# Another Poem I wrote



## GothicCandle (Mar 26, 2007)

I wrote this today, I'm told it isn't any good. What do y'all think?

Little Ellen
Quit your yellin'

And stay by the fire

The chef I've hired
Is quite a buyer

Just take a look at you

Oh what a price!
I counted twice

Ten little ones you have

Soon, just wait
You'll learn your fate
Too bad I lost your mate

But never you mind
That's all behind

Think of the present
Well, that's not too pleasant

Just stay in place
It's not a race

Fingers and toes
So full of woes


it's a favor don't you think?

You are so poor
But don't worry more

Just leave it all to me

Won't you look so nice
diced

or maybe you would be better
paired with your loyal setter?

oh so much to choose from
But I'm not dumb

A healthy choice would be best

low in fat
and high in brat

That's why I've chosen you!

So please Ellen
Quit your yellin'

I'm too hungry to fight
Oh I know!
I'll make Ellen Delight!


----------



## Bone Dancer (Oct 7, 2005)

Soooooooo, are there any childern missing near where you live?


----------



## morbidmike (Sep 11, 2009)

good one GC I enjoyed it!!!!


----------



## Spookyboo (Dec 4, 2007)

Creepy but awesome GC...hmmm now I am hungry


----------



## randomr8 (Oct 24, 2009)

Like it.

Is that squire in the fire?


----------



## GothicCandle (Mar 26, 2007)

ooo yay!
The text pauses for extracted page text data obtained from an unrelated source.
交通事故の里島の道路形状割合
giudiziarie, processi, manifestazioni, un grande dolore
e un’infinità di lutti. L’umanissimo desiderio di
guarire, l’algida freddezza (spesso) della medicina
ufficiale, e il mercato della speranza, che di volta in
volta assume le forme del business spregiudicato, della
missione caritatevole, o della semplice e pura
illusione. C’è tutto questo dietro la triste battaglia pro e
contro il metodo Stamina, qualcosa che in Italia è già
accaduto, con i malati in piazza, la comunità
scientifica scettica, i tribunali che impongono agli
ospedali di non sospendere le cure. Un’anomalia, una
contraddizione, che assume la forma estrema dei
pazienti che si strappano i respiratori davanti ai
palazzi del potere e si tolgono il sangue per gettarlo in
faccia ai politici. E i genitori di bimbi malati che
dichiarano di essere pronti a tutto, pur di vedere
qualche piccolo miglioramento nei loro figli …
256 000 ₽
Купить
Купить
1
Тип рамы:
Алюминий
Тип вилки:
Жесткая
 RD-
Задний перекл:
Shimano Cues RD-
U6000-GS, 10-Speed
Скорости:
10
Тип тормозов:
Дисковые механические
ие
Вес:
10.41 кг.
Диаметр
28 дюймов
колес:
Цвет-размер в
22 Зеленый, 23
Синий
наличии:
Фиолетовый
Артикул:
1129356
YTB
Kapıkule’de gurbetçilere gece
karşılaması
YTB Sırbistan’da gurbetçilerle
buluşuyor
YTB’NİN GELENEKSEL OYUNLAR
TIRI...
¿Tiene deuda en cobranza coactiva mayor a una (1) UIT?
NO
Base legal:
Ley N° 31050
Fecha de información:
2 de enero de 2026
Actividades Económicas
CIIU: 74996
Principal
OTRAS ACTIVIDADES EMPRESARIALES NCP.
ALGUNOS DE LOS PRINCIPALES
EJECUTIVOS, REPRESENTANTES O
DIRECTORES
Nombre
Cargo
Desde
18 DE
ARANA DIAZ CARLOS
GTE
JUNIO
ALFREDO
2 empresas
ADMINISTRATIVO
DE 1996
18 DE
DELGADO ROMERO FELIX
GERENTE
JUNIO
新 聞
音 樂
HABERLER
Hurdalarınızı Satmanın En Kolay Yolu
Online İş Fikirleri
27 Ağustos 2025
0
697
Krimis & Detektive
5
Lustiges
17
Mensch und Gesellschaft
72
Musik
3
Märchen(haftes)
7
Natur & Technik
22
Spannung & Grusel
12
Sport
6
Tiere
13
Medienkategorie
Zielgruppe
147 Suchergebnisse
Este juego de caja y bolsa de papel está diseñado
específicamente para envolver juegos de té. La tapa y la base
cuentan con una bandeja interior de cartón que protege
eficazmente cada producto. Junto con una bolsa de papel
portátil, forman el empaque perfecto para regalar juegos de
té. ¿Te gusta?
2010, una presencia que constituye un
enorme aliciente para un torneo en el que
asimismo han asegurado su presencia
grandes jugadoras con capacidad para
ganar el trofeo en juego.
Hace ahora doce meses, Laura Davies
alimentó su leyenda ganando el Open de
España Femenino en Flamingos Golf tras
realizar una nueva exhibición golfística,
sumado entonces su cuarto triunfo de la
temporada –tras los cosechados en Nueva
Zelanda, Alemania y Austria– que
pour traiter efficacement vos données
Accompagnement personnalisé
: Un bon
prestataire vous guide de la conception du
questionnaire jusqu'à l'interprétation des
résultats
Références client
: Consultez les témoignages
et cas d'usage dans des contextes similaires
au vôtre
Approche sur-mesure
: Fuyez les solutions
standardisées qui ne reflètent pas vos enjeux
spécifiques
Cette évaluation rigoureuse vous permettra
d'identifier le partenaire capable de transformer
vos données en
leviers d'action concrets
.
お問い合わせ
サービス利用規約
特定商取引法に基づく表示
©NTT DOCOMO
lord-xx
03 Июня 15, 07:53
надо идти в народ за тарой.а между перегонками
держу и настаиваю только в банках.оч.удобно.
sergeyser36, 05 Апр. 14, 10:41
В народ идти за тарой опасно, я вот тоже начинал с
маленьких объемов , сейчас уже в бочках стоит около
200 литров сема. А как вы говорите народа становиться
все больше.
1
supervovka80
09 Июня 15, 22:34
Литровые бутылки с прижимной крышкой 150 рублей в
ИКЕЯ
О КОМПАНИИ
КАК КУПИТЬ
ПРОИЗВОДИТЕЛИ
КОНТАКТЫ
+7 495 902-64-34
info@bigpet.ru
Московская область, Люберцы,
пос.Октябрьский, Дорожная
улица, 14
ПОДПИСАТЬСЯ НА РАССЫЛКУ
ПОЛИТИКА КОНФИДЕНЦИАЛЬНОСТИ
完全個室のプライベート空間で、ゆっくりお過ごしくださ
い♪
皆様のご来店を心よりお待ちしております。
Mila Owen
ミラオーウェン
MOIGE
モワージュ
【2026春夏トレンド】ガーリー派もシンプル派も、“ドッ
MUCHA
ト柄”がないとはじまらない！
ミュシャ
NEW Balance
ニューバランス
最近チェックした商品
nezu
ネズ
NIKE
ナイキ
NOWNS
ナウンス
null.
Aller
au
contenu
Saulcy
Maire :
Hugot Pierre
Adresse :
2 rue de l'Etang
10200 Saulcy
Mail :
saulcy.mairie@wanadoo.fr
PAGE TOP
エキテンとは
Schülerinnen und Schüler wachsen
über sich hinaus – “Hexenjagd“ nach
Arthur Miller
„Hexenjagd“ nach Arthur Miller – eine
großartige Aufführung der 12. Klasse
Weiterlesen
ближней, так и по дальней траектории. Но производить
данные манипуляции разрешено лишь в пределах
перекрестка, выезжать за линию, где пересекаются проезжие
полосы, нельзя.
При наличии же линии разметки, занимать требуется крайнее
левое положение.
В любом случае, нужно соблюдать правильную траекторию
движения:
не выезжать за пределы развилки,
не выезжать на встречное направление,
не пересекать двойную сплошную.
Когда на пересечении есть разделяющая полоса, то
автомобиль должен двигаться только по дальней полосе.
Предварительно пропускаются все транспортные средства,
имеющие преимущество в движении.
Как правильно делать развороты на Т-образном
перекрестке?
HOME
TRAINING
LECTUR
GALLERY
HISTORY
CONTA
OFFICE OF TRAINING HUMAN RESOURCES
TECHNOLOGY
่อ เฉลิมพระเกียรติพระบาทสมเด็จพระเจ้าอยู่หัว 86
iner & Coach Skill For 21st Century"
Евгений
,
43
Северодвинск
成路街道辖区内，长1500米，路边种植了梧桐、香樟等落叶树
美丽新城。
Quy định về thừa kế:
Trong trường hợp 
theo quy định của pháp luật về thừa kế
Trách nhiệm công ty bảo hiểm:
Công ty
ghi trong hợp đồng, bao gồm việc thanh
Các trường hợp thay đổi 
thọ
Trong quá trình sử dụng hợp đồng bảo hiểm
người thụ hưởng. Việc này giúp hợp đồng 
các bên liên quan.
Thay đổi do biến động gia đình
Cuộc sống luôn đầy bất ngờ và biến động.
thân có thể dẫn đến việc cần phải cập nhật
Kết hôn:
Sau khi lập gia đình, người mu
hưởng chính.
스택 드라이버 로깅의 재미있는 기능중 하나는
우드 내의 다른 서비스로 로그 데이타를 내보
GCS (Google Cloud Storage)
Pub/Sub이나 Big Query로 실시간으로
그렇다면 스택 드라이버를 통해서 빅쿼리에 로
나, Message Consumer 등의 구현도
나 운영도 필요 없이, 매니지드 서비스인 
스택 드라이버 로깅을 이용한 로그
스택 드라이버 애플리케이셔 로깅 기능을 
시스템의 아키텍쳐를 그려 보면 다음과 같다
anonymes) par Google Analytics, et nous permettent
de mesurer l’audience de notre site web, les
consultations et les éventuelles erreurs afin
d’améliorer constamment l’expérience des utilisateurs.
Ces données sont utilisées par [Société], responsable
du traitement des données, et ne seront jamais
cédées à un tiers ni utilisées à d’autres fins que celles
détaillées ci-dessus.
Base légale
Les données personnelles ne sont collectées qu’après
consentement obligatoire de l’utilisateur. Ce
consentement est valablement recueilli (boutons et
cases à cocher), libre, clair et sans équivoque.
I'm glad you like it!!! My mom described as as "just mean!" lol, well, maybe it is....lol


----------



## debbie5 (Mar 2, 2007)

I like this! I threaten to cook my kids all the time.I DEF will use the "low in fat, high in brat" phrase!


----------



## nixie (Sep 17, 2008)

Oh! I just absolutely love it!!! You are so talented!


----------



## randomr8 (Oct 24, 2009)

debbie5 said:


> I like this! I threaten to cook my kids all the time.I DEF will use the "low in fat, high in brat" phrase!


Better hurry. Mine run too quick now.:devil:


----------



## ScreamingScarecrow (Oct 1, 2008)

I liked it too! I actually think you could put something like that to music and turn it into a song.


----------



## RedSno (Jun 27, 2010)

I love your poem! Seems almost lyrical.


----------